Das Arbeitsgericht hat die Zahlungsklage durch Teil-Urteil abgewiesen. Auf die Berufung des Klägers hat das Landesarbeitsgericht unter Zurückweisung der Berufung im übrigen das Urteil des Arbeitsgerichts abgeändert und den Beklagten verurteilt, an den Kläger 64.000,00 DM nebst 4 % Zinsen seit dem 19. November 1991 zu zahlen. Im übrigen hat es die Klage abgewiesen und die Revision zugelassen. Der Beklagte erstrebt mit seiner Revision die Abweisung der Klage in vollem Umfang. Mit der Anschlußrevision verfolgt der Kläger den zweitinstanzlich abgewiesenen Teil der Klage weiter.

## Datensatzeinträge
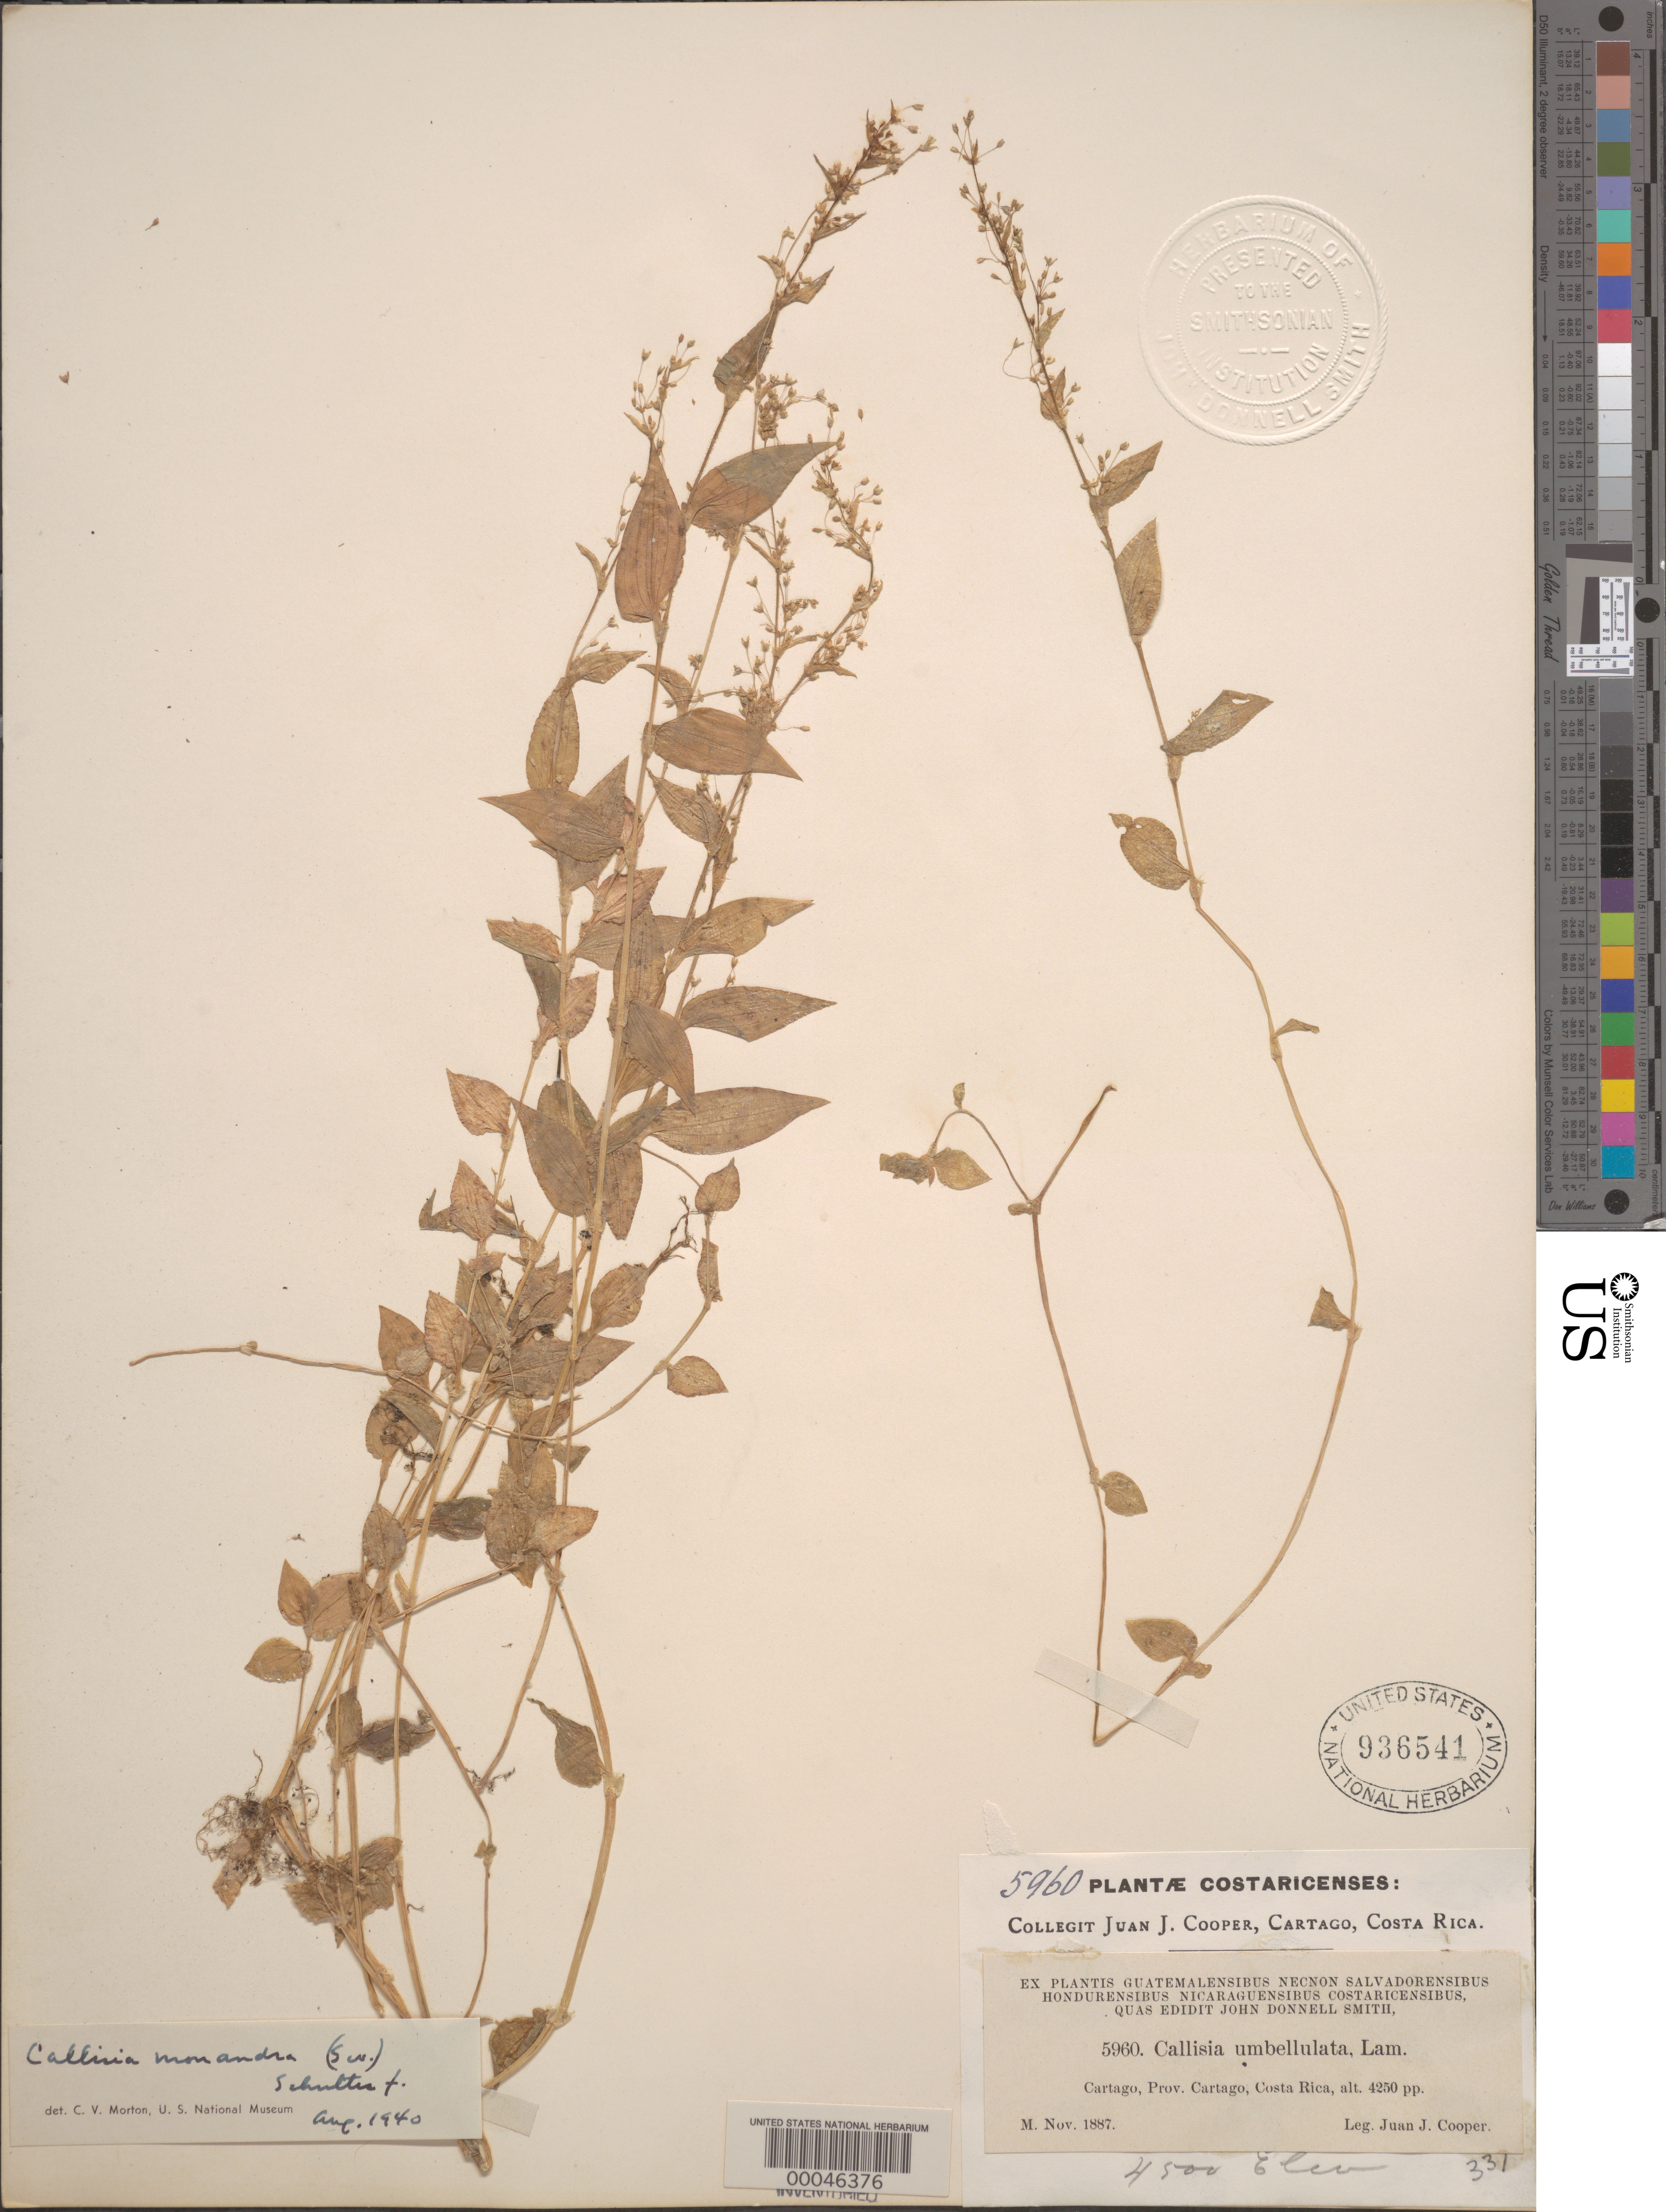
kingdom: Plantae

---

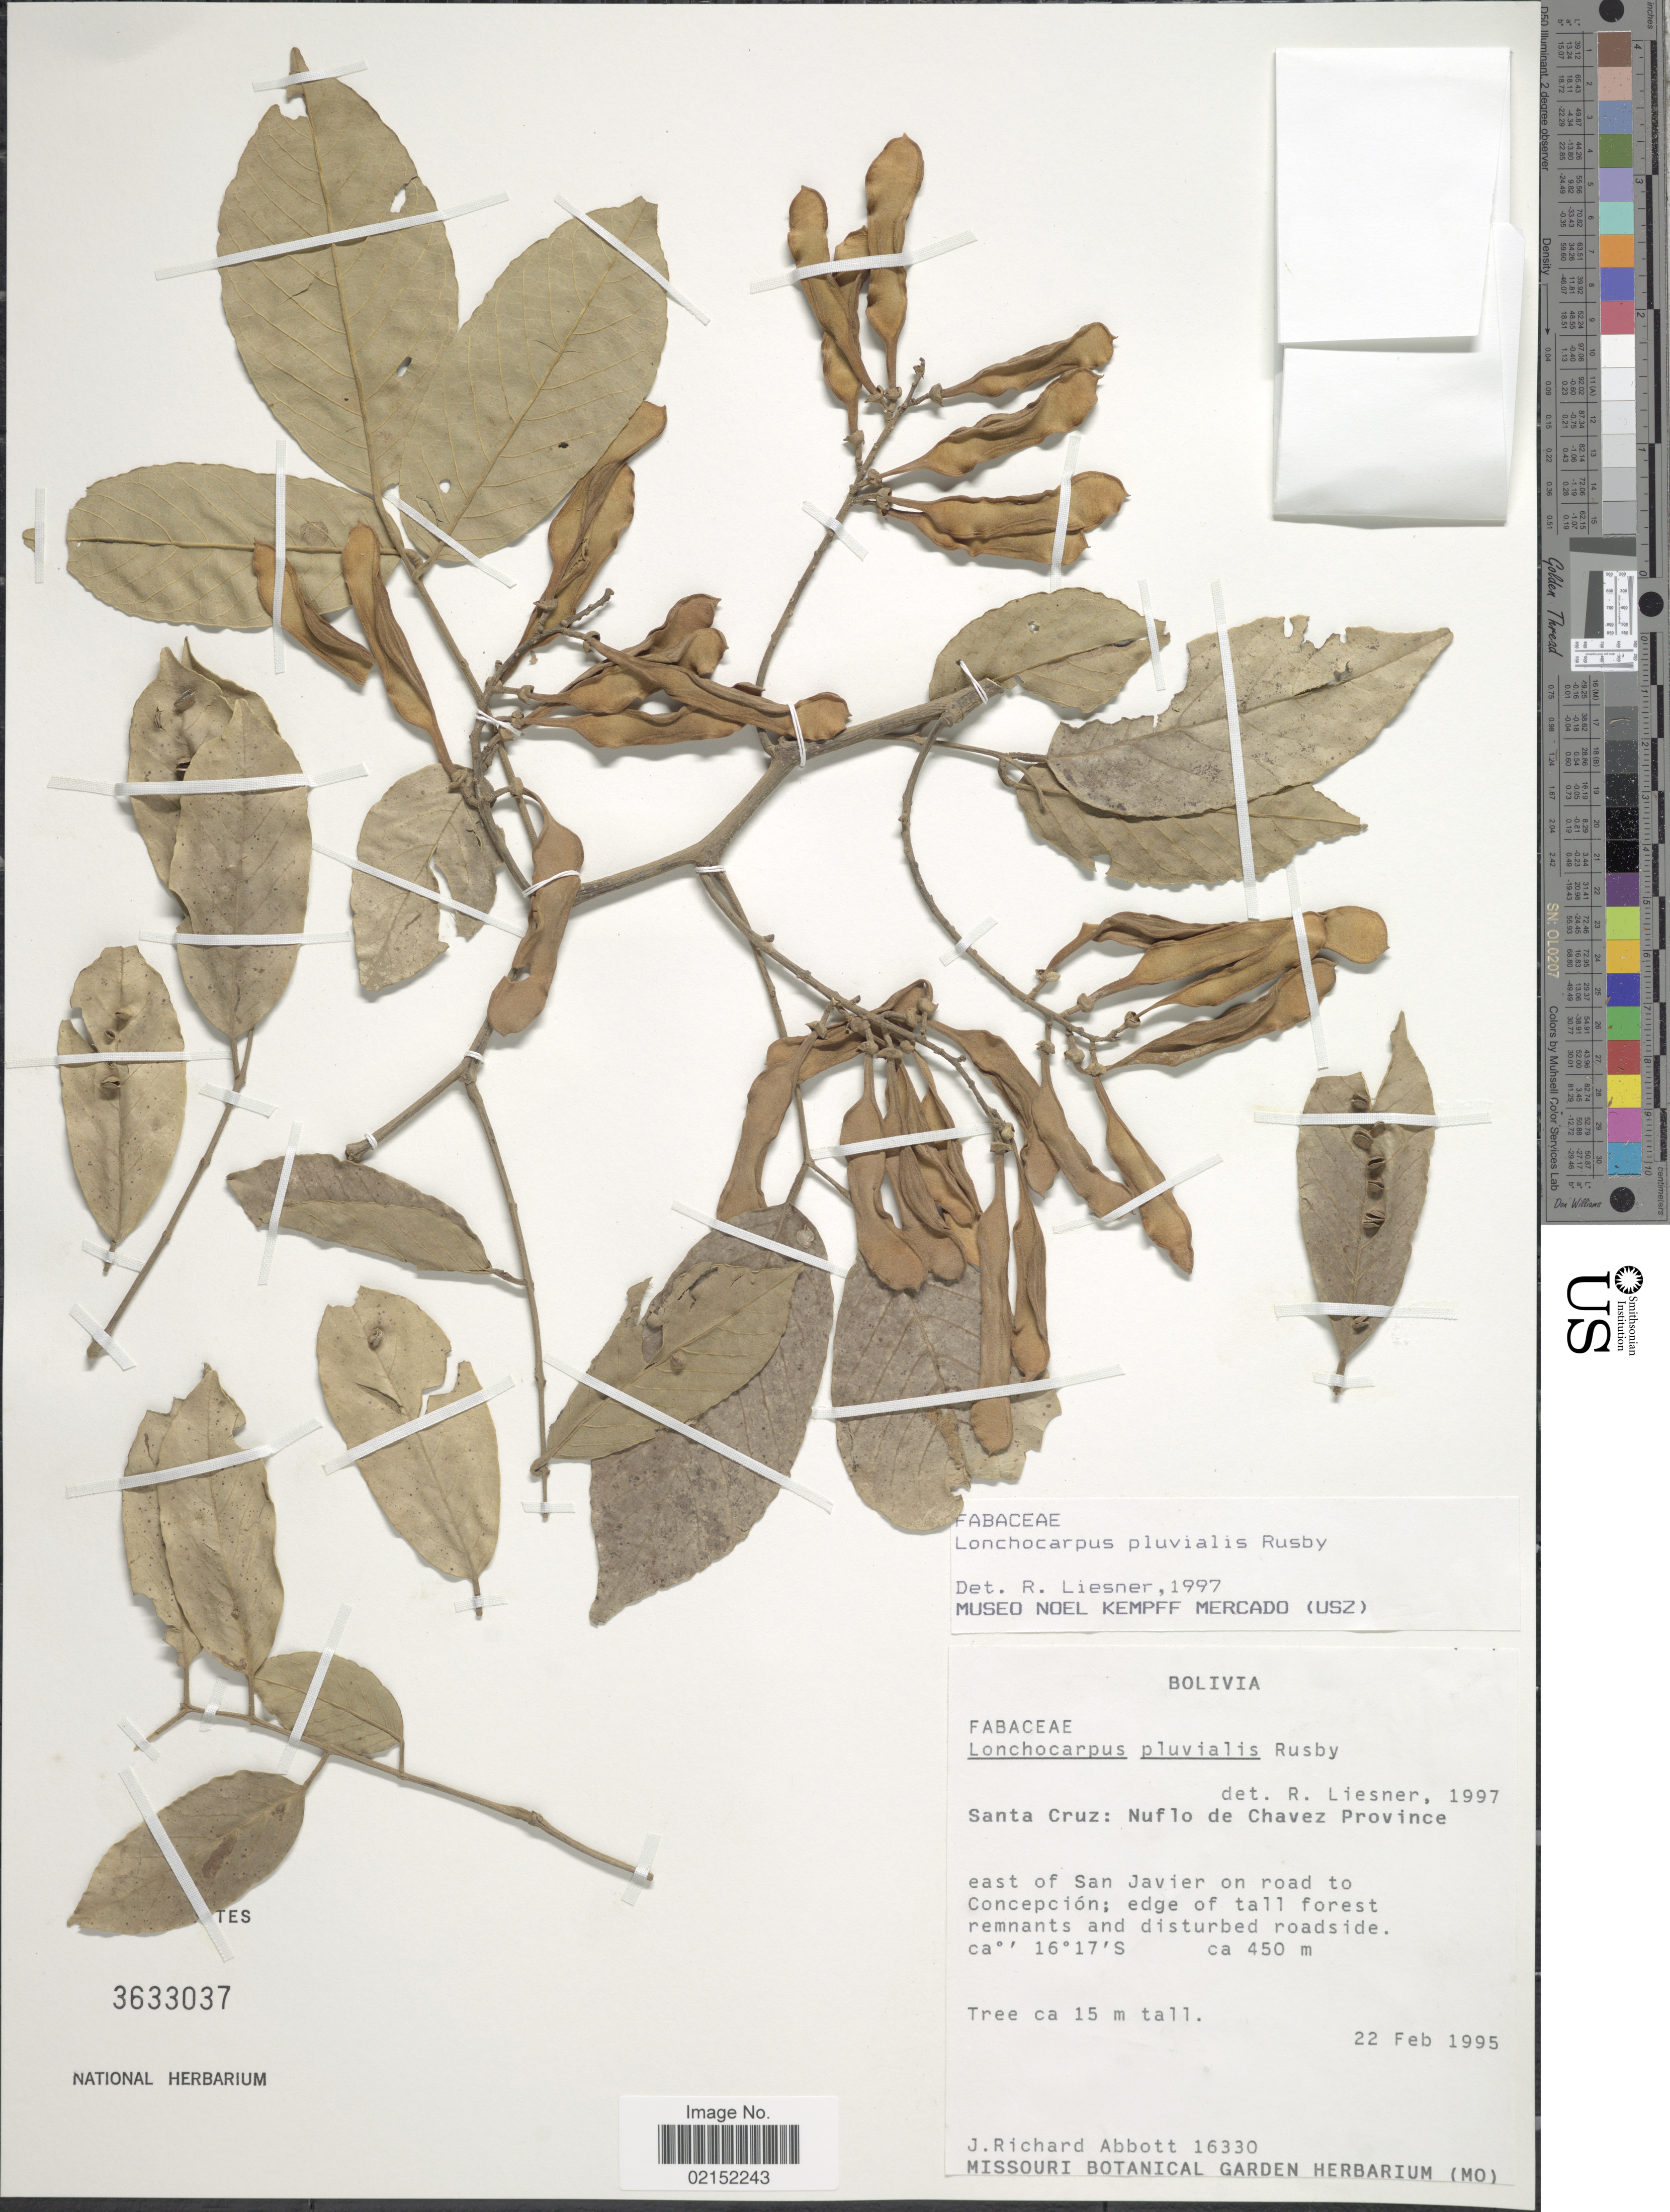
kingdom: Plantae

## Pflichtaufgabe
Erläutern Sie anhand des Auszugs zum Berufungs- und Revisionsverfahren, welches Ziel der Beklagte mit seiner Revision und welches Ziel der Kläger mit seiner Anschlußrevision verfolgt. Antworten Sie in ein bis drei Sätzen.

## Vollständige Antwort
Der Beklagte will mit seiner Revision erreichen, dass die Klage in vollem Umfang abgewiesen wird. Das betrifft auch die Zahlung von 64.000,00 DM nebst 4 % Zinsen, zu der ihn das Landesarbeitsgericht verurteilt hat. Der Kläger verfolgt mit seiner Anschlußrevision den Teil der Klage weiter, den das Landesarbeitsgericht in zweiter Instanz abgewiesen hat.